Exercise prompt:
Search the listing below for the word "output" and return each line that contains it.

Data shown section start

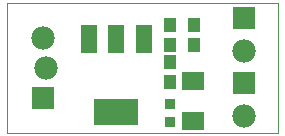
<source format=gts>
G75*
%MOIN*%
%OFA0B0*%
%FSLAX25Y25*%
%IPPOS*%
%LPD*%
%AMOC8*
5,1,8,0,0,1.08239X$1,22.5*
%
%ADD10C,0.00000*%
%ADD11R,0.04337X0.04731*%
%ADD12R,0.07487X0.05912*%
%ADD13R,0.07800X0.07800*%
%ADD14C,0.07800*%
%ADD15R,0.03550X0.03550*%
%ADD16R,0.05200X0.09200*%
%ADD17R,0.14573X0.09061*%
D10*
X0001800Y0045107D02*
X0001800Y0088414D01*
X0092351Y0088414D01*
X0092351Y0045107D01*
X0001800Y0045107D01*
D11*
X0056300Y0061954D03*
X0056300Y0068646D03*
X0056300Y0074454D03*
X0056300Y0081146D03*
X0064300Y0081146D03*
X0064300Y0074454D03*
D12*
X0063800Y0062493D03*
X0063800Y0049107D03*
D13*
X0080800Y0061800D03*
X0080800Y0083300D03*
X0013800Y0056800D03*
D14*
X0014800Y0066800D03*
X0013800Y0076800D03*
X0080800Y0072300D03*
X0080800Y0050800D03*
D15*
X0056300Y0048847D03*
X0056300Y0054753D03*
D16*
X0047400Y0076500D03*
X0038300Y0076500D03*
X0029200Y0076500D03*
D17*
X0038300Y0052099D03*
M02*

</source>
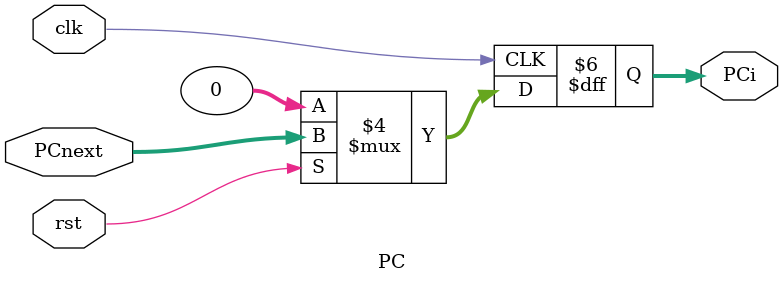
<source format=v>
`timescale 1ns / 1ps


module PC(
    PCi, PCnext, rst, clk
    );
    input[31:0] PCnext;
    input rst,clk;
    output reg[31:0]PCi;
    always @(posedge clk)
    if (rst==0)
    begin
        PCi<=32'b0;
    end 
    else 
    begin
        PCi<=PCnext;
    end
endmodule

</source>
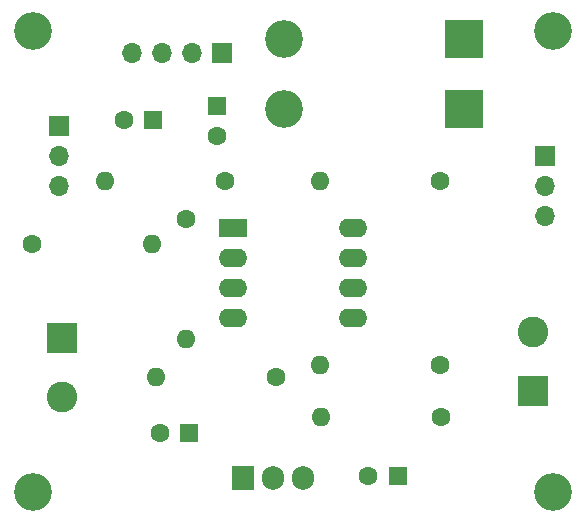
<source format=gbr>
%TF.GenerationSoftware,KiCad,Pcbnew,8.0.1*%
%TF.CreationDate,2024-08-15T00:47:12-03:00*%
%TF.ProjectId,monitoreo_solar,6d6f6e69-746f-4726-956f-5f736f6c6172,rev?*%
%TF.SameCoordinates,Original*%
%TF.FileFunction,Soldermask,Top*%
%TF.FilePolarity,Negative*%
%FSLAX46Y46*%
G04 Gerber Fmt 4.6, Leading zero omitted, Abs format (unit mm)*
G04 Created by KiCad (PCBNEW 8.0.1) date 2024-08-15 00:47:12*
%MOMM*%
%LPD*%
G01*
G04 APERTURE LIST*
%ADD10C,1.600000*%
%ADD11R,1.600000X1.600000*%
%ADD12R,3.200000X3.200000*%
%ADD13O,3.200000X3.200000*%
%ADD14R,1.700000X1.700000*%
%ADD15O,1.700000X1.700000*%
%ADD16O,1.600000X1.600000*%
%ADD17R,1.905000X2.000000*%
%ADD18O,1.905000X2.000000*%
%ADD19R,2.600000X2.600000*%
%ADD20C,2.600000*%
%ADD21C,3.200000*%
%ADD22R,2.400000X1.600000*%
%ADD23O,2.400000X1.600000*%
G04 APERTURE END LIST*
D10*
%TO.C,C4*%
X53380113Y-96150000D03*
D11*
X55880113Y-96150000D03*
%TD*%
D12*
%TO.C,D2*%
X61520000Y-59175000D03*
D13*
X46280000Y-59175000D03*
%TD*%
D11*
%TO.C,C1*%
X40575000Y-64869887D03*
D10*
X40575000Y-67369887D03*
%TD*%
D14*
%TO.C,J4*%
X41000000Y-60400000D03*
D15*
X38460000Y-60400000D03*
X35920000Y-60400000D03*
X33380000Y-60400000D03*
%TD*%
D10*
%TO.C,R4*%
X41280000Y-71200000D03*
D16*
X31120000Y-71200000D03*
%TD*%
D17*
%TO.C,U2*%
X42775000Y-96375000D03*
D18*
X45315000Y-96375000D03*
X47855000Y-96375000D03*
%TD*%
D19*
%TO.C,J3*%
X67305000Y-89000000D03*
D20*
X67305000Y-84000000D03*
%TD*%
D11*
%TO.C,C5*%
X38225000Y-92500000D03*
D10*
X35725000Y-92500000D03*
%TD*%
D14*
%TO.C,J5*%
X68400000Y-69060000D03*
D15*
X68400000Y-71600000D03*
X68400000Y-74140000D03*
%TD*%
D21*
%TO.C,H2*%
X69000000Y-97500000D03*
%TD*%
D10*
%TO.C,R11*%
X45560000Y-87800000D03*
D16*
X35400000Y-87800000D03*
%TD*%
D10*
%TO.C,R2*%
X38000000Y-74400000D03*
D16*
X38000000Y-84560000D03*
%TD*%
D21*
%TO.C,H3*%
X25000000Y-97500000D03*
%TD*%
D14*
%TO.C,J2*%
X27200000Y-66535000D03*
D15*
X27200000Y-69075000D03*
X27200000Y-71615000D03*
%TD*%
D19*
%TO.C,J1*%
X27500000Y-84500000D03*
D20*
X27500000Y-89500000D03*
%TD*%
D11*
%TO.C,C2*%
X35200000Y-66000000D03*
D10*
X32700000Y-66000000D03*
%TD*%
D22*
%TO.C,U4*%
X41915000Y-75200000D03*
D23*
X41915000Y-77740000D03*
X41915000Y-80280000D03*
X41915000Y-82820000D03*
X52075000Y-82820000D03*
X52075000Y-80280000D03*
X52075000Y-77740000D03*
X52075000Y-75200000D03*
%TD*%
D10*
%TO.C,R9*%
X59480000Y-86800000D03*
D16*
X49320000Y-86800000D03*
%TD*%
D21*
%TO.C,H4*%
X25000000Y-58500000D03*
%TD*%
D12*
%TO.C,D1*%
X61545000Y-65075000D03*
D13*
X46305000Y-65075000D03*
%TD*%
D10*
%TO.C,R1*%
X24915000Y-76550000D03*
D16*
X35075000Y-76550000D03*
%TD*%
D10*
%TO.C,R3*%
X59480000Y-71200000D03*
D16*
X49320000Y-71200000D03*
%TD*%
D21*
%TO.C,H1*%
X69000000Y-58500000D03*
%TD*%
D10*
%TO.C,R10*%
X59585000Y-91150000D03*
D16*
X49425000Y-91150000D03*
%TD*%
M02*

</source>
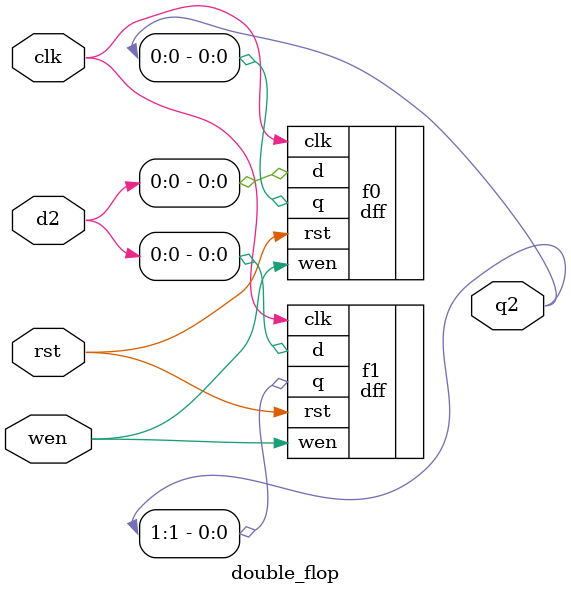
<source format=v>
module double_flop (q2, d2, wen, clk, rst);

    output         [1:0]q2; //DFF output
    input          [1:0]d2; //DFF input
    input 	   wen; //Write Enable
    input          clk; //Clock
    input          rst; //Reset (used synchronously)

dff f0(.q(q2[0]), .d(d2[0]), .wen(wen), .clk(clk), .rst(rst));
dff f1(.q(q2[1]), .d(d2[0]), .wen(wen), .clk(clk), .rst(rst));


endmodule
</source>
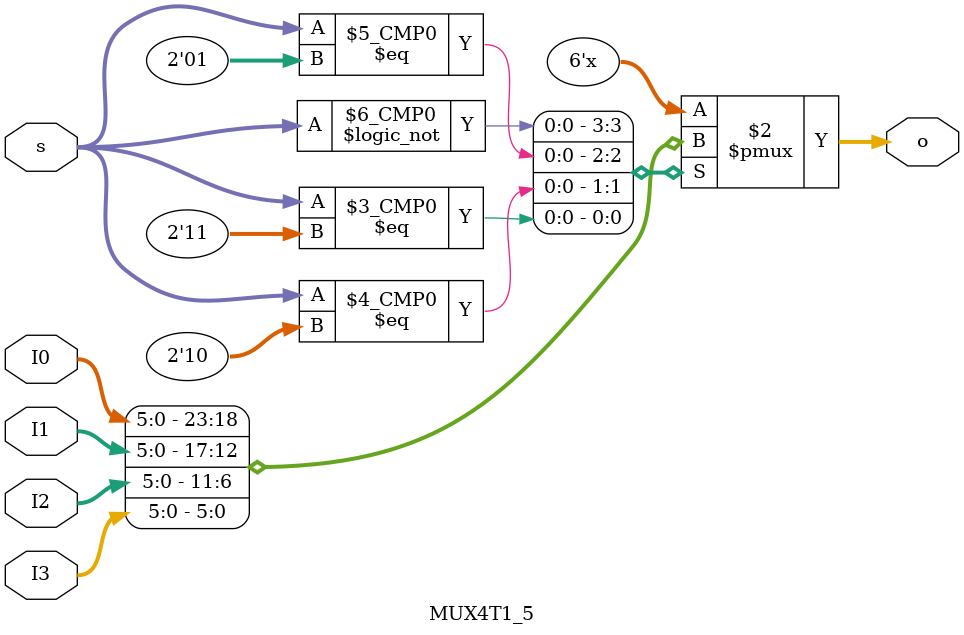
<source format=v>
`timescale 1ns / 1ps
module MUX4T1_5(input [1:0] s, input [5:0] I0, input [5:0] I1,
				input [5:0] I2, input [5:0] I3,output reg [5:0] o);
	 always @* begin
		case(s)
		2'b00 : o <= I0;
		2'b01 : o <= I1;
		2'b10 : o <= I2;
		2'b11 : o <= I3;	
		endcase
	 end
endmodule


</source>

Data shown section end

Exercise result:
    output reg[31:0]PCi;
    output         [1:0]q2; //DFF output
				input [5:0] I2, input [5:0] I3,output reg [5:0] o);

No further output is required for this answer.